Soil disturbance and blackberry elimination

Asked July 12, 2020, 10:12 PM EDT

I have some very robust and old blackberry plants in a small copse. I can crawl under the branches of the trees and find the blackberries which shoot directly skyward. Apart from the blackberries the land is pristine with native plants.

What is the best way to eliminate the blackberries?

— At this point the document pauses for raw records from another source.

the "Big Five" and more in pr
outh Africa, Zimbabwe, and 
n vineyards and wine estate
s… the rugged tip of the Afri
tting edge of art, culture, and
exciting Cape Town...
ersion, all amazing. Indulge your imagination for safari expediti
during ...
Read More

1. Cut the stems and repeat, over the next few years.
2. Cut the stems and dig out the HUGE root balls - I am concerned about disturbing the soil here and awakening non-native seeds.
3. Cut the stems and use 'stump & vine' to kill the blackberry. This is a natural area with many native trees/shrubs - I do not want to affect the root systems of nearby trees/shrubs.

Benton County Oregon

3 Responses

Hello. All of the above. I deal with this very issue in my landscape and vegetable/fruit garden. Birds deposit the blackberry seeds everywhere. When I finally see the blackberries growing up through my shrubs I do just as you suggest. I crawl under them and whack off the stems and then I paint the stubs with an herbicide that is labeled for use on blackberry. The one I use comes with a brush attached to the inside of the lid and is easy to get to where you need to use it without spillage. Then I repeat and repeat and repeat on the new shoots coming up. Depending on the size of the blackberry root it can take several years to eliminate the regrowth. I have also had to repeat treatment in the same year on particularly robust plants. By painting the stump when it is freshly cut, the chemical will be taken into the targeted plant (root) and have no/minimal impact to the surrounding plants. I have had no ill effects on my property of surrounding plants. Be careful not to spill the contents of the jar on the soil. I do not use herbicide in my food growing area and instead pull/dig out the blackberries. Since the area is visited by me more often, the blackberry shoots are considerably younger and have not yet developed the large underground roots that feed a continuous supply of new shoots. The younger you can catch these them the easier to get rid of them. Blackberries can develop an exceptionally large root when they are left to their own devices making them much harder to eliminate and shoots can come up feet away from the main root area. Persistence is key here; from your note I think that you have figured that out.

Thank you. Good to know.

Hope that you have good luck with those blackberries.